In fact, these work showers are better than any shower in any house I’ve lived in for the last twenty years. I should have started using them as soon as we moved into the new building!

So, shower accomplished, a normal work day ensures, then I head back to the van. On the way, I pick up a four pack of Joker IPA from the station Sainsbury’s – luckily it’s already chilled, so no need for the ineffectual fridge.

It’s still a bit bright for the projector, so I decide to entertain myself with a bit of a trawl through Grindr. Well hey, I’ve been single for a year now, and a man has …urges. I’m fairly surprised to find quite a few people seem to think I’m quite attractive, and apparently “funny” too, as several remark when chatting. This is encouraging, and after much flirting a tentative arrangement is made to meet up with a rather cute young feller for “fun” the next day…

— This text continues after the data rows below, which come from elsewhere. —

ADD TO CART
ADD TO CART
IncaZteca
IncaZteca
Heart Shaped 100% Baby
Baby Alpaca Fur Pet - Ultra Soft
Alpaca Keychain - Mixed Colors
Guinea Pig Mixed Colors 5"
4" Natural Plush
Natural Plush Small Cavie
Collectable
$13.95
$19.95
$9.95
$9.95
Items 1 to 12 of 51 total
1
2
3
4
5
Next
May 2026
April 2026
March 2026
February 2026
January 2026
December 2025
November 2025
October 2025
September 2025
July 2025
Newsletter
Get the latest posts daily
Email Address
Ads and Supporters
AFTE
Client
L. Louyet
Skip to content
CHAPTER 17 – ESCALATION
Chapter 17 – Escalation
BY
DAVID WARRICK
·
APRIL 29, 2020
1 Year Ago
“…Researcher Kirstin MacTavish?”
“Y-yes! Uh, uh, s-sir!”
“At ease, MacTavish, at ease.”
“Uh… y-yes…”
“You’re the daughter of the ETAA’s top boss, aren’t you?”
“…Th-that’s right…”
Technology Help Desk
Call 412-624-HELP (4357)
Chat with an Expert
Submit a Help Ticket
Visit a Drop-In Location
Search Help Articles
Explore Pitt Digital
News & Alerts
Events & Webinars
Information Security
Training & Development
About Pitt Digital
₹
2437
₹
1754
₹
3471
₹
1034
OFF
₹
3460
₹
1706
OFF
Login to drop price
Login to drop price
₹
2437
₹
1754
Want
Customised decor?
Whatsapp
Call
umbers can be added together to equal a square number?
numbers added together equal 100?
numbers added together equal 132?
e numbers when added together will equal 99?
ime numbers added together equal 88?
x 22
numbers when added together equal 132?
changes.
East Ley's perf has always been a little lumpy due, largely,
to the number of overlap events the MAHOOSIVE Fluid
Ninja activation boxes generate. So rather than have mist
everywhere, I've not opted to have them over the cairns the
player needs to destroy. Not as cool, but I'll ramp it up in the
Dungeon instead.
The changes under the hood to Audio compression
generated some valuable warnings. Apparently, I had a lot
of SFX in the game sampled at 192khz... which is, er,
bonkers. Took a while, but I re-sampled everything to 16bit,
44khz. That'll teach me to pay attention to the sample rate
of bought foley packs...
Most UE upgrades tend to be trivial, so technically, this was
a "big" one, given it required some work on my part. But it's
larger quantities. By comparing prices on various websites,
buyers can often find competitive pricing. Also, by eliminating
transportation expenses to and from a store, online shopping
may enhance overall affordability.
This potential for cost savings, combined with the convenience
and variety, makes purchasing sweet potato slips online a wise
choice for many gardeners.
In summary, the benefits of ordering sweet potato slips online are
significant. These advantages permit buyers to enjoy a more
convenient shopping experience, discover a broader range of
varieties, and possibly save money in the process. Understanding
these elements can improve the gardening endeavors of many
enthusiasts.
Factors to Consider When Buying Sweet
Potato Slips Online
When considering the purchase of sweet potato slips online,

I’ve fallen into a nice little routine in just these few days, so as 8:15 rolls around it’s time for a couple of pints with Layla. The projector’s down to 25% power, and I’m up to date with Bodyguard, so I set a few things downloading from iPlayer and leave it charging while we drink. Sadly, the orangey IPA is a bit lacklustre compared to previous evenings – I guess we’ve drunk it down to the bottom of the barrel.

Back at the van, it’s starting to get a bit chilly. I guess autumn is starting to draw in, and unfortunately the heating is the one aspect of the van I haven’t figured out yet. It’s got a decent Propex heater, which so far as I can tell runs off the gas cylinder and uses the leisure battery for its electric ignition – hopefully that isn’t too much of a power drain. The internal temperature is regulated by a battery powered thermostat, taking two AAA batteries, which starts the heater if the temperature drops too low.

The previous owner showed me how it worked when I bought the van, but that day it was too hot in there for the heating to actually come on. So I’ve not actually seen it work, but everything else has so far (albeit ineffectually in the case of the fridge). The previous owner also explained that some quirk of the power system meant the thermostat drained AAA batteries really quickly, so you should always remove them when not using the heating. I, of course, nodded absently, and forgot all about it. Until time came to use the thermostat – flicking the switch brings no red power light, and the LCD display remains dead.

Oh well, I think to myself, it’s still fairly mild, I can probably live without heating for the moment. I’ll look into it as and when it’s really necessary.